§ WHAT IS BEING ASKED: Would you reproduce, word for word, only the lines running from the top of the data through the line containing "ring pip: (194, 165)", and none of the pictures?

§ DATA RECORDS:
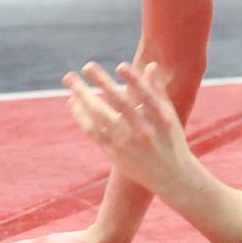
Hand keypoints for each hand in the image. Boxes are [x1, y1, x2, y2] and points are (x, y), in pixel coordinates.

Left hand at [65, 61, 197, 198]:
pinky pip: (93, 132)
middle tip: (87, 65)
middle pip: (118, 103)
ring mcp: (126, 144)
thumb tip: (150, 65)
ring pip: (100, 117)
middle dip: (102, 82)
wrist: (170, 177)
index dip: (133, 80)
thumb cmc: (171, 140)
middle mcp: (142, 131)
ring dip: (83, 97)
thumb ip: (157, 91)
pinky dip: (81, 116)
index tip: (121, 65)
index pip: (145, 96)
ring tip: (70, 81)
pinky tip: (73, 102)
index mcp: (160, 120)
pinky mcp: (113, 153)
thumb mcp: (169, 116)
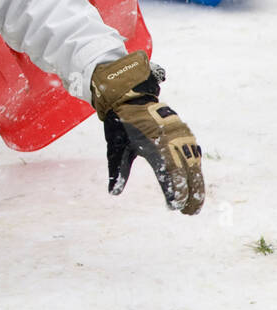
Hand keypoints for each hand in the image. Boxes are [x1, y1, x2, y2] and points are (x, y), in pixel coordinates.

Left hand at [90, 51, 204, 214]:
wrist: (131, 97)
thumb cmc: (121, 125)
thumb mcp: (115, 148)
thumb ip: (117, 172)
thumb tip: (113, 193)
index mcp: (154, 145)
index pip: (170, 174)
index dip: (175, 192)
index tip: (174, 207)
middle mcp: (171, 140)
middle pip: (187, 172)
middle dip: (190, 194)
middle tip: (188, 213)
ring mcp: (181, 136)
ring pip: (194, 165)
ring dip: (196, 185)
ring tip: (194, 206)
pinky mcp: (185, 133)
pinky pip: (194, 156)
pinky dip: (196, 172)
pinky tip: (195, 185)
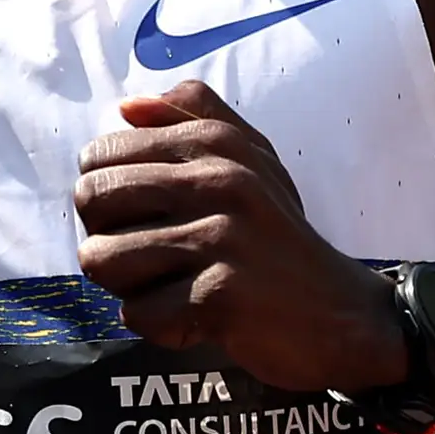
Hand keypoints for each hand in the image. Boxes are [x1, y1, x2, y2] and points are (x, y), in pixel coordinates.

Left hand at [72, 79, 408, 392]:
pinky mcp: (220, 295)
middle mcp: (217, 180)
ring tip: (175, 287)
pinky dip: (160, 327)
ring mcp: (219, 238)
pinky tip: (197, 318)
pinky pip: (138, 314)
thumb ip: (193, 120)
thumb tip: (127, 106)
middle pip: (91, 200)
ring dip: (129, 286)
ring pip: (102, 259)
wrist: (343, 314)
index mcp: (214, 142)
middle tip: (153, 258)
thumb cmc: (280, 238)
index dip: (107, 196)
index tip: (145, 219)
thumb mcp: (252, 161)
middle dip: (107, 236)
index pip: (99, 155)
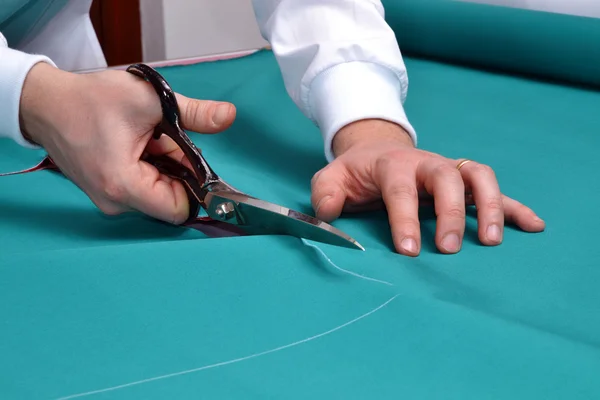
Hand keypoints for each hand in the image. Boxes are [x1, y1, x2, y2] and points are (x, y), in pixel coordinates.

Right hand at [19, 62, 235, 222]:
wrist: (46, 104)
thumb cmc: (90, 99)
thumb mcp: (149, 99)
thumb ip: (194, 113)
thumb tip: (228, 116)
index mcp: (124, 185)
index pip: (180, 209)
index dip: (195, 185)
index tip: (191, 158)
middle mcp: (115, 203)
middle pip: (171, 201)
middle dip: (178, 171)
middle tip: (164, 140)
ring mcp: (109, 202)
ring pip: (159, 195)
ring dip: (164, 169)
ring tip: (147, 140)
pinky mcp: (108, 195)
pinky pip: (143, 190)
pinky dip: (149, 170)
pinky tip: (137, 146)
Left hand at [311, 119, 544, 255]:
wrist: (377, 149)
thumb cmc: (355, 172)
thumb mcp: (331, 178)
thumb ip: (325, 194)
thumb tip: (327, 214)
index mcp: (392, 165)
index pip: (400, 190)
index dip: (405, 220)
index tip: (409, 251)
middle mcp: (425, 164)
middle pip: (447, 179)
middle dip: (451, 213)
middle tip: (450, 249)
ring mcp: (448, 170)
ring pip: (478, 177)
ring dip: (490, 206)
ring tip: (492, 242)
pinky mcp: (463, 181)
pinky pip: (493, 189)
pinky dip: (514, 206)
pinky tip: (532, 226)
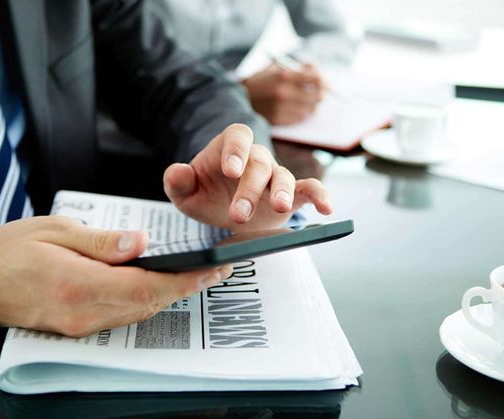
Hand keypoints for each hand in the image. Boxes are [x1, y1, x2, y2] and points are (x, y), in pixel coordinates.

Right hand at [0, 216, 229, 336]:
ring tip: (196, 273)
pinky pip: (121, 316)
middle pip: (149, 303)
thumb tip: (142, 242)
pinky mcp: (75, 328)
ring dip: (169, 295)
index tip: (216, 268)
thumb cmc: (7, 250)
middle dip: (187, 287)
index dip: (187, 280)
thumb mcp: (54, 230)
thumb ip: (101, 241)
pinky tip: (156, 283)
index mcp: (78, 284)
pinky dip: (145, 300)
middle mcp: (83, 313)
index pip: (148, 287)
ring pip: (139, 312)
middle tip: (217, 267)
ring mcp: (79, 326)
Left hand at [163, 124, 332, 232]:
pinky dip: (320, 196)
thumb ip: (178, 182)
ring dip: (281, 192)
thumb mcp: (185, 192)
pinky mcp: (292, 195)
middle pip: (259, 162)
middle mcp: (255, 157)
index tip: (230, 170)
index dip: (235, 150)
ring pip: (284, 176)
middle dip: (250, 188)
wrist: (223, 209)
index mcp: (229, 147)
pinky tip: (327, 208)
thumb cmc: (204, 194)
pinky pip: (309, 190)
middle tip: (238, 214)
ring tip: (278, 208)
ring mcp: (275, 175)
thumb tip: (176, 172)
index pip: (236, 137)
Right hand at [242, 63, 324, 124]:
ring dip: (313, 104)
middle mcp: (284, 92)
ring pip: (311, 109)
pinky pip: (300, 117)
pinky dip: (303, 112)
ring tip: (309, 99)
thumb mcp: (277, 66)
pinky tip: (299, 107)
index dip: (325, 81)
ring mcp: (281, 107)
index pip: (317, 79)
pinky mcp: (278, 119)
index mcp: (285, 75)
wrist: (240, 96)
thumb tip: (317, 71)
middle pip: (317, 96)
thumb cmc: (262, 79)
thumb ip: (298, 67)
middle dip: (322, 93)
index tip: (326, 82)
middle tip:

§ OUTPUT FOR THIS EXERCISE:
Hand keypoints for each hand in the image. Boxes are [x1, y1, x2, y2] and points are (x, y), in pixel coordinates.

Left hand at [65, 61, 197, 198]:
pinky pip: (93, 132)
middle tip: (87, 65)
middle pip: (118, 103)
ring mcp: (126, 144)
thumb tip: (150, 65)
ring pip: (100, 117)
middle dip: (102, 82)
wrist: (170, 177)
index dip: (133, 80)
thumb cmc: (171, 140)
middle mcp: (142, 131)
ring dip: (83, 97)
thumb ip: (157, 91)
pinky dip: (81, 116)
index tip: (121, 65)
index pip: (145, 96)
ring tip: (70, 81)
pinky tip: (73, 102)
index mcp: (160, 120)
pinky mcp: (113, 153)
thumb mcp: (169, 116)
Hand keypoints for each hand in the image. Boxes are [x1, y1, x2, y2] and points are (x, y), in pixel coordinates.

Left hand at [90, 51, 204, 214]:
wrist: (131, 97)
thumb cmc: (121, 125)
thumb mcp: (115, 148)
thumb ip: (117, 172)
thumb tip: (113, 193)
index mcp: (154, 145)
index pip: (170, 174)
index dip: (175, 192)
index tip: (174, 207)
middle mcp: (171, 140)
middle pip: (187, 172)
middle dip: (190, 194)
middle tip: (188, 213)
ring mcp: (181, 136)
ring pip: (194, 165)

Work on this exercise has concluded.